Start of Records to process

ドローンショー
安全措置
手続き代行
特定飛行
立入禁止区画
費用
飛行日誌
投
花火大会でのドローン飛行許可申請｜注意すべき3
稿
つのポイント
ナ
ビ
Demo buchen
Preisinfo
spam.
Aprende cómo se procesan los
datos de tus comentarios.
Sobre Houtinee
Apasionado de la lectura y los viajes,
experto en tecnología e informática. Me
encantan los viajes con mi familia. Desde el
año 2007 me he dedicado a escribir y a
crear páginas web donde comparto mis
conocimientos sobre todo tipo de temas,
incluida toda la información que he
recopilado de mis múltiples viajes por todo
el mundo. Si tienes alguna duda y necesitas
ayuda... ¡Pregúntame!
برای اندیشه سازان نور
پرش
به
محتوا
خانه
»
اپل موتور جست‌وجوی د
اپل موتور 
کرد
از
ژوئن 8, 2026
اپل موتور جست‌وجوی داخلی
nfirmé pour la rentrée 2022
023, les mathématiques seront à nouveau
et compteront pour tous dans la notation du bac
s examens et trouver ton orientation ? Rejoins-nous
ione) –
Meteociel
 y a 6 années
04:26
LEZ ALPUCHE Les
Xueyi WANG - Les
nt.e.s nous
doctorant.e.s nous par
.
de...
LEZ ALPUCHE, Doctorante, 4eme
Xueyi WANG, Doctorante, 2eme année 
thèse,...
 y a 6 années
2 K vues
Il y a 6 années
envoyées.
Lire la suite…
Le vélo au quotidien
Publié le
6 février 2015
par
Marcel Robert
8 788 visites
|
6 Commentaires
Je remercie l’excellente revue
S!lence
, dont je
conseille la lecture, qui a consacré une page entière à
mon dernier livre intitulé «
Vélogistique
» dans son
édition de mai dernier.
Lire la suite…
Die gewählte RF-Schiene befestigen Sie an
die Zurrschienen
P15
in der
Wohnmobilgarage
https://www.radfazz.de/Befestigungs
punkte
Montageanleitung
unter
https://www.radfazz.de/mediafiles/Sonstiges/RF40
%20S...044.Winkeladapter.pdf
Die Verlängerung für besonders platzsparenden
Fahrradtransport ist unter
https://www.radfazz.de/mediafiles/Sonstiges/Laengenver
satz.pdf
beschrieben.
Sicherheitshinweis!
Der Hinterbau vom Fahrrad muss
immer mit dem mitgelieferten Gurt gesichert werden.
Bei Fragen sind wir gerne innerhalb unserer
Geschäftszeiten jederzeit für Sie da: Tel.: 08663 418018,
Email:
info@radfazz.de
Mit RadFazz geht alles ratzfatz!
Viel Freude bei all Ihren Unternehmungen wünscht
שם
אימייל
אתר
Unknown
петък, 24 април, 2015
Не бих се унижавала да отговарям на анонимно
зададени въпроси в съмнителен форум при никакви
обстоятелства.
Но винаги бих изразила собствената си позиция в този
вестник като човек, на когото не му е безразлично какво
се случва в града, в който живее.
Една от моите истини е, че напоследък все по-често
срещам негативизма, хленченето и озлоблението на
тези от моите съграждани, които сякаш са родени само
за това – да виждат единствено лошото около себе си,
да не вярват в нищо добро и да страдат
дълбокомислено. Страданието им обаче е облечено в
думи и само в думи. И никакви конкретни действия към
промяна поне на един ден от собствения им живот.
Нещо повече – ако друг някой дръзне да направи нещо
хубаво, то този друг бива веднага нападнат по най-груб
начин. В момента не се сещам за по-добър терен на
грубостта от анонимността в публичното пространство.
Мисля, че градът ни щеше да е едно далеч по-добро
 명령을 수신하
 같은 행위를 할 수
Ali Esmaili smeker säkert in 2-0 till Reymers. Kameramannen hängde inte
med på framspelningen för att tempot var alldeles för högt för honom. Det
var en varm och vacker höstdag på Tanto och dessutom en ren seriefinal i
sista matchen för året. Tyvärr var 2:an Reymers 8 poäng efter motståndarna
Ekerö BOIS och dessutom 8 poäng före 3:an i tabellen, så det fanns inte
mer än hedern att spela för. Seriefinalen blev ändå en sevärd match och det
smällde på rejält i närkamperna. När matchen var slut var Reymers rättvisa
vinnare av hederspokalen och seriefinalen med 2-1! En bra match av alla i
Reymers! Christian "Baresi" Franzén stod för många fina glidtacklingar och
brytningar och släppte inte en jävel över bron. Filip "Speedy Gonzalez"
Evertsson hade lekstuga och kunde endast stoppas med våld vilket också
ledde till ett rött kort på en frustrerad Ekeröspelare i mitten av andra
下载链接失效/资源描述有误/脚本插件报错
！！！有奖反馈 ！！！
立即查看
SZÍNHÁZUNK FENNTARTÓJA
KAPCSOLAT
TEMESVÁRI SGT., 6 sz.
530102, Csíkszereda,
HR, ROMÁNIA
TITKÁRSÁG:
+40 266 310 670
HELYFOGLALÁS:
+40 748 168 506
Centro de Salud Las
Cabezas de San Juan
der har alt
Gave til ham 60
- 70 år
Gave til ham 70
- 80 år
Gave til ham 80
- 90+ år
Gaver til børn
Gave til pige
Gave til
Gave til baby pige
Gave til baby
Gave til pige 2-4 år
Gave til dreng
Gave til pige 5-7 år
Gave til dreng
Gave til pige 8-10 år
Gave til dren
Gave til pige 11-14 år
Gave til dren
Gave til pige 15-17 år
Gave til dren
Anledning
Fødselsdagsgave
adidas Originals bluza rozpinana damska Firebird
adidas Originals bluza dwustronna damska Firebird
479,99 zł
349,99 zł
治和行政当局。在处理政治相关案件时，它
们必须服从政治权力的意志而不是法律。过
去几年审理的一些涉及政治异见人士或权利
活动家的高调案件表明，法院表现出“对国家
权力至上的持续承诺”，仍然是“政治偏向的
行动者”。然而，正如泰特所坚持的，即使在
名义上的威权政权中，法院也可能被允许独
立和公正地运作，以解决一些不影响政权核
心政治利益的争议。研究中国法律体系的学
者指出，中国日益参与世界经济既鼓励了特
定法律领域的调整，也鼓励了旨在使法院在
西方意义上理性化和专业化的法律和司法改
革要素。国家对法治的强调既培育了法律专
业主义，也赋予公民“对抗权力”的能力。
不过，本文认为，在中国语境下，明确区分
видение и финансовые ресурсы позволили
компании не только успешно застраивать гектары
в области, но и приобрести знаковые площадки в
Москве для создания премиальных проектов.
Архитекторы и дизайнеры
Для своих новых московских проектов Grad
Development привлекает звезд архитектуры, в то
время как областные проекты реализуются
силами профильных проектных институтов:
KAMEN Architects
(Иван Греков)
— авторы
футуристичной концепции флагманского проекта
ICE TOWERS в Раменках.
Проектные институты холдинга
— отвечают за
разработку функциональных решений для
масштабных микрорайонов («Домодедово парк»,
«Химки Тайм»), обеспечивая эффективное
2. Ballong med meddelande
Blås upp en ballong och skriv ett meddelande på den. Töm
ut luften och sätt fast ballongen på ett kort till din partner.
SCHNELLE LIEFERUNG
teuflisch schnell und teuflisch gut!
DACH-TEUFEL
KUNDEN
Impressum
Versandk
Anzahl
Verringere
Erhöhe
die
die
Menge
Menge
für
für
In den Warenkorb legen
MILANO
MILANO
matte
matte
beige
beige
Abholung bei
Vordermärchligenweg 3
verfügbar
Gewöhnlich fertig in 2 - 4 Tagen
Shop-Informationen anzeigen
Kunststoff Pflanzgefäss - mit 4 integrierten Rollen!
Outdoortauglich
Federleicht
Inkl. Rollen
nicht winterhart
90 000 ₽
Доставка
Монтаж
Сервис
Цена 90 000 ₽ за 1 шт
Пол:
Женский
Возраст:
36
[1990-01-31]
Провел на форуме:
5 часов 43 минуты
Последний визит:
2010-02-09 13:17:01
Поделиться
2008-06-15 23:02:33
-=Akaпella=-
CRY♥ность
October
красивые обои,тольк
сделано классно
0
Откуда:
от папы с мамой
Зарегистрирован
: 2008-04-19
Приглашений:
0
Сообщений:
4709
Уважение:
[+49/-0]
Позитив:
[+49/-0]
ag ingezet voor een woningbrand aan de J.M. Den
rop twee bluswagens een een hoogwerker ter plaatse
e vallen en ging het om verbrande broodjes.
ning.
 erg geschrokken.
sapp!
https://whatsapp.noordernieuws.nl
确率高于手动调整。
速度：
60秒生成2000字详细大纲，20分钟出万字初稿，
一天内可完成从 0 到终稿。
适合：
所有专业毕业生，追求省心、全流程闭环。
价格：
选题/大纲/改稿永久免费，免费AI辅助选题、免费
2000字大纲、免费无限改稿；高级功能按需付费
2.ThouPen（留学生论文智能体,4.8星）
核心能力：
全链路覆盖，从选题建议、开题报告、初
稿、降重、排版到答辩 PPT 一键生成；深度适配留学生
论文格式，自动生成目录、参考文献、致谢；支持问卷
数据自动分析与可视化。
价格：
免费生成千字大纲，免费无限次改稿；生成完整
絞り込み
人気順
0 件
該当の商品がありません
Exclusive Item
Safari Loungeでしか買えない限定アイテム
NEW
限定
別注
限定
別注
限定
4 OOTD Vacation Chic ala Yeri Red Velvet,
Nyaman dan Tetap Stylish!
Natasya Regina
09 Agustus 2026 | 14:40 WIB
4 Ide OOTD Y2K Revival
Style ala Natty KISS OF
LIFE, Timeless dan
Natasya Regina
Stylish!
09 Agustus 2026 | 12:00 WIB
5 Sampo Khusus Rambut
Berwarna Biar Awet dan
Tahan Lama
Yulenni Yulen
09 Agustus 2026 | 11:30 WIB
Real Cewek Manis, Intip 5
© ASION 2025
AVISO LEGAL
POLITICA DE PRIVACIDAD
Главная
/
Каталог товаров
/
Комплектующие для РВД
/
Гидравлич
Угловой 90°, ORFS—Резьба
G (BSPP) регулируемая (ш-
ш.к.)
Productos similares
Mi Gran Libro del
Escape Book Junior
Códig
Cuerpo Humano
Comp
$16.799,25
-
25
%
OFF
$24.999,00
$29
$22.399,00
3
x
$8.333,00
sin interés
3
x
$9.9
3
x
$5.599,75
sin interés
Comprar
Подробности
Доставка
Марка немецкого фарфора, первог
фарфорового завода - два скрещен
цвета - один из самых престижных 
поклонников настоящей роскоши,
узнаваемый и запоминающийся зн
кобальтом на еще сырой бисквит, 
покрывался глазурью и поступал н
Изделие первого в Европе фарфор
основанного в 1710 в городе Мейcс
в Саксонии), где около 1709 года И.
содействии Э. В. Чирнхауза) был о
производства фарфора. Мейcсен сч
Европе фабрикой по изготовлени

End of Records to process

Print, without alteration, only the lines above between the one holding "начин. В момента" and the one holding "Fødselsdagsgave", inclusive.

#### [Output for this exercise]
начин. В момента не се сещам за по-добър терен на
грубостта от анонимността в публичното пространство.
Мисля, че градът ни щеше да е едно далеч по-добро
 명령을 수신하
 같은 행위를 할 수
Ali Esmaili smeker säkert in 2-0 till Reymers. Kameramannen hängde inte
med på framspelningen för att tempot var alldeles för högt för honom. Det
var en varm och vacker höstdag på Tanto och dessutom en ren seriefinal i
sista matchen för året. Tyvärr var 2:an Reymers 8 poäng efter motståndarna
Ekerö BOIS och dessutom 8 poäng före 3:an i tabellen, så det fanns inte
mer än hedern att spela för. Seriefinalen blev ändå en sevärd match och det
smällde på rejält i närkamperna. När matchen var slut var Reymers rättvisa
vinnare av hederspokalen och seriefinalen med 2-1! En bra match av alla i
Reymers! Christian "Baresi" Franzén stod för många fina glidtacklingar och
brytningar och släppte inte en jävel över bron. Filip "Speedy Gonzalez"
Evertsson hade lekstuga och kunde endast stoppas med våld vilket också
ledde till ett rött kort på en frustrerad Ekeröspelare i mitten av andra
下载链接失效/资源描述有误/脚本插件报错
！！！有奖反馈 ！！！
立即查看
SZÍNHÁZUNK FENNTARTÓJA
KAPCSOLAT
TEMESVÁRI SGT., 6 sz.
530102, Csíkszereda,
HR, ROMÁNIA
TITKÁRSÁG:
+40 266 310 670
HELYFOGLALÁS:
+40 748 168 506
Centro de Salud Las
Cabezas de San Juan
der har alt
Gave til ham 60
- 70 år
Gave til ham 70
- 80 år
Gave til ham 80
- 90+ år
Gaver til børn
Gave til pige
Gave til
Gave til baby pige
Gave til baby
Gave til pige 2-4 år
Gave til dreng
Gave til pige 5-7 år
Gave til dreng
Gave til pige 8-10 år
Gave til dren
Gave til pige 11-14 år
Gave til dren
Gave til pige 15-17 år
Gave til dren
Anledning
Fødselsdagsgave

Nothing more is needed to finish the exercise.